A persistent AST for multi-purpose use? (Loyc)

I have been hoping to build a full-featured PL for a long time now--since about 2000. I wanted to make a language that was better than all the other languages I had used, because they all had deficiencies that I found irritating to no end. I had grown up on mainstream languages like BASIC, VB, C, C++, Java and C#, so it'll surprise no one at LtU that I was disappointed in my PLs. After much study, I realized I would not be able give a language all the features anyone might want or need--heck, I could barely grasp functional programming, or LISP or Prolog, even though I recognized that these languages were useful and implemented important ideas.

So, I decided my goal should be to make an extensible language into which anyone could add new features.

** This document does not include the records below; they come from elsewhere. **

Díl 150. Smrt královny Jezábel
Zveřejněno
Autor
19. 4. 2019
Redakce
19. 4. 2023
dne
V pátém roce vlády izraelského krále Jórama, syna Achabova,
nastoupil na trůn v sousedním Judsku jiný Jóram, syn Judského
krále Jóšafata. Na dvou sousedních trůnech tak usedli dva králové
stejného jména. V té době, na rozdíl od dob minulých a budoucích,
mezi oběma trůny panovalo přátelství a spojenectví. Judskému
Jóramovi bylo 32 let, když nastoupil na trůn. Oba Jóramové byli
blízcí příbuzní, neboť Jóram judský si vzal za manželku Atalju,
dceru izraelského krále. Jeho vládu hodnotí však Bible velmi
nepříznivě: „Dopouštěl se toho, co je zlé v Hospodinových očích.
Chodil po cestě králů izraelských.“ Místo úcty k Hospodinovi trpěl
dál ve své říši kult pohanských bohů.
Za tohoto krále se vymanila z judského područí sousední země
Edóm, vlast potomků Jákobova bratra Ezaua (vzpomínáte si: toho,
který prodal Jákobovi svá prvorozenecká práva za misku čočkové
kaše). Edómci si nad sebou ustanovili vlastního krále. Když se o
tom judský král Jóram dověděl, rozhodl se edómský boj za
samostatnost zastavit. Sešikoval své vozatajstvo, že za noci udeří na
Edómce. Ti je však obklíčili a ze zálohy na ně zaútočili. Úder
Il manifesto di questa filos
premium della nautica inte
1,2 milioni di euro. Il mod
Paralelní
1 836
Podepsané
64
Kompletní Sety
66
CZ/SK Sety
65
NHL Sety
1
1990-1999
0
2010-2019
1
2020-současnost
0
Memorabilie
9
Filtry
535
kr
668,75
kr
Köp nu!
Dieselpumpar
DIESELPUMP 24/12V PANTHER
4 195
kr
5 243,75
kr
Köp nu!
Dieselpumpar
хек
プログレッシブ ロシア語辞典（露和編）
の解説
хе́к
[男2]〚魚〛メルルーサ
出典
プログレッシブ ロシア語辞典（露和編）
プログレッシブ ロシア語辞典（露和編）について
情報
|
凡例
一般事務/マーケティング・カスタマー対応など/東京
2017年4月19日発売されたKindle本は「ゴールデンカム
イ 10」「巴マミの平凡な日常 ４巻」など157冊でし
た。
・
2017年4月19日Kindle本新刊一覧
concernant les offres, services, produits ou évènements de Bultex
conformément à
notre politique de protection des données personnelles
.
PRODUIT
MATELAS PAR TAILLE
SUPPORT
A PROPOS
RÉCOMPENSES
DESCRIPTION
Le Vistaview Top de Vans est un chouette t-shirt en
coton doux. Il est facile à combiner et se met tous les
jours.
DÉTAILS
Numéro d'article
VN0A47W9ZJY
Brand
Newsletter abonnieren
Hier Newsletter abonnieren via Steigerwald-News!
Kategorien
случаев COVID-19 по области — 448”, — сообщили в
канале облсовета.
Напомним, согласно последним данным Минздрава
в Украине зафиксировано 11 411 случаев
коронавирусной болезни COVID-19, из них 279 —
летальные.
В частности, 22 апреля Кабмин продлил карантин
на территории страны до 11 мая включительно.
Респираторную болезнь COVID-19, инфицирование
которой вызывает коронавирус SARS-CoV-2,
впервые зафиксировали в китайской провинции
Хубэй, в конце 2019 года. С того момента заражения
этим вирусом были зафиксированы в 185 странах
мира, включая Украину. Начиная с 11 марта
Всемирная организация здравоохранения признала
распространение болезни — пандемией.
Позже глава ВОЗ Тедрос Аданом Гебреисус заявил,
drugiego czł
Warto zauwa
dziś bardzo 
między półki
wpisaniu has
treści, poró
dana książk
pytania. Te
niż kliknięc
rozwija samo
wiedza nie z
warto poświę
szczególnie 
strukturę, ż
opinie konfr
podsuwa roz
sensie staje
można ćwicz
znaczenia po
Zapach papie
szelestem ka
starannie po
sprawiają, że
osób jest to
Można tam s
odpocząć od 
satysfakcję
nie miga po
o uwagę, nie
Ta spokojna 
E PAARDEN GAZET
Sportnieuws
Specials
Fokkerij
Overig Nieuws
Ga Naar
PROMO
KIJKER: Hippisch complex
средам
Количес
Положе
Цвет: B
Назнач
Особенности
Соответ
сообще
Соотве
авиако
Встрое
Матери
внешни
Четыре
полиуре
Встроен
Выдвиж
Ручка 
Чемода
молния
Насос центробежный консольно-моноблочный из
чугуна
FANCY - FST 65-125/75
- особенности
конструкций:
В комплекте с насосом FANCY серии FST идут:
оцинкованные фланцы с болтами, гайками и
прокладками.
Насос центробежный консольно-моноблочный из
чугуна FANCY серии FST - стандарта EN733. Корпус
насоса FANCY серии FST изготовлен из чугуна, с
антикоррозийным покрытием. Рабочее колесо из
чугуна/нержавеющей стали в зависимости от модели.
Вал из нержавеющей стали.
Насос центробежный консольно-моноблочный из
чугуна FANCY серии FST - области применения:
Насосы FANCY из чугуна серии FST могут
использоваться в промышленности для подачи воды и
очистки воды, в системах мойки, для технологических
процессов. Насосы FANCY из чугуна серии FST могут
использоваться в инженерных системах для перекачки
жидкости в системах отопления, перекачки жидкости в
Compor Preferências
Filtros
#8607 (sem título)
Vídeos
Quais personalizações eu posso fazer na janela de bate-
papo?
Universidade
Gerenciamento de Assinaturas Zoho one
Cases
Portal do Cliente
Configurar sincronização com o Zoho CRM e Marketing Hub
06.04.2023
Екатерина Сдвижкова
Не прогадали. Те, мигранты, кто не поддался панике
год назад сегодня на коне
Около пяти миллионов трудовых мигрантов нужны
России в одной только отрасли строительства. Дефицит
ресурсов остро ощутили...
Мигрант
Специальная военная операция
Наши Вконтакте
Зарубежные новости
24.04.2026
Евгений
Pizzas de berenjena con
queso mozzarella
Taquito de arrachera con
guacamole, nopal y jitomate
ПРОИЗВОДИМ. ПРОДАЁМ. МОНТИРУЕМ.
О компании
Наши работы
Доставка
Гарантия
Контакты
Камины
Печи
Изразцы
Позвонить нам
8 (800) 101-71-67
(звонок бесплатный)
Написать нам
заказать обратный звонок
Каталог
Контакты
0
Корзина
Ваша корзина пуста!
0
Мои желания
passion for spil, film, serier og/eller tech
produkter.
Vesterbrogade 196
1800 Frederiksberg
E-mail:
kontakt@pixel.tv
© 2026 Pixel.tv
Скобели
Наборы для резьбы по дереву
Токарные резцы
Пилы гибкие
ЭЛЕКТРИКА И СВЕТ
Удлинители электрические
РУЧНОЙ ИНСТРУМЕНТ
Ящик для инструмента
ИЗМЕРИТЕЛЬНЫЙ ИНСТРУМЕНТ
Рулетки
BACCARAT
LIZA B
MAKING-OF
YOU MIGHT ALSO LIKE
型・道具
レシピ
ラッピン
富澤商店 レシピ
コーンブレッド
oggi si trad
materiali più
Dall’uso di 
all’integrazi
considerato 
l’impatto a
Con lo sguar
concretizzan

Later, I refined this idea and decided I would like a multi-syntax compiler that mimics popular languages; initial supported syntaxes would be C# and boo. This is important because I wish to target my compiler at a mainstream audience, and I figure the easiest way to convince developers to switch compilers is by compiling a superset of their existing language. Does anybody think such an unwieldy language as C++ would have been a success if it had not been compatible with C?

I chose the .NET framework because it's multi-language friendly, with performance-enhancing features Java lacks (e.g. value types, generics) and so that I wouldn't have to write my own runtime or libraries. I'm just one guy, after all!

My job, then, is not primarily to create a programming language with new features, but rather to come up with a powerful interface by which anyone can come along and add features to the compiler. The form of an extension will be a DLLs that somehow cooperates with Loyc and all the other extension DLLs.

The project is called Loyc: Language of your choice. The initial implementation will be in C#.

Right now, I'm hung up on its design. In particular, the AST. I suppose the biggest problem is that I'd like to support a rich IDE for code editing. Among other things, such an IDE should allow

- Code refactoring tools that may make arbitrary changes to the AST, which are propagated back to the source code without disturbing comments or spacing in code that is not changed
- Analysis of code to produce dependency graphs, call graphs, and other information in real time
- Most ambitiously, I would eventually like to be able to run code "at design time", though I haven't developed this idea very much

I have some ideas for propagating AST changes back to source code, but the problem I'm hung up on is that there will not be only one AST, but a sequence of them produced by incremental changes. In order to run code, or to fully analyze it, it will be necessary to transform the AST from more "advanced" to more "simple" structures. For example, the .NET framework has no direct support for closures. Therefore, they must be eliminated before the code can run. If the AST contains a method like this:

Action<int,int> foo() {
int x = 0;
return delegate(int y) { return x += y; }
}

it must be transformed to something like

class foo_shared_data {
int x = 0;
int anonymous_fn(int y) { return x += y; }
};

Action<int,int> foo()
{
var locals = new foo_shared_data();
return locals.anonymous_fn;
}

I wish to perform this transformation without losing the original tree, but, to improve performance and decrease memory use in most cases, I want to avoid making a complete copy of the tree. If possible, I would like the public interface to give the impression of incremental mutative changes, as is conventional in imperative languages. Basically, I would like a kind of persistent tree data structure where "checkpoints" can be taken to preserve a snapshot of the tree, without actually copying it. I expect the number of checkpoints to be small, though it would be nice if a large number of checkpoints could be managed efficiently without an explosion in memory use. Can someone suggest algorithms and data structures that would help?

Comment viewing options

Write in a functional style?

Perhaps I'm not understanding something, but I don't think you really need a specific algorithm or anything. Just write your AST data structures in a functional, non-mutating style. The "purely functional" page on Wikipedia would be a nice place to start. The papers referenced in the external links would be the next place to go.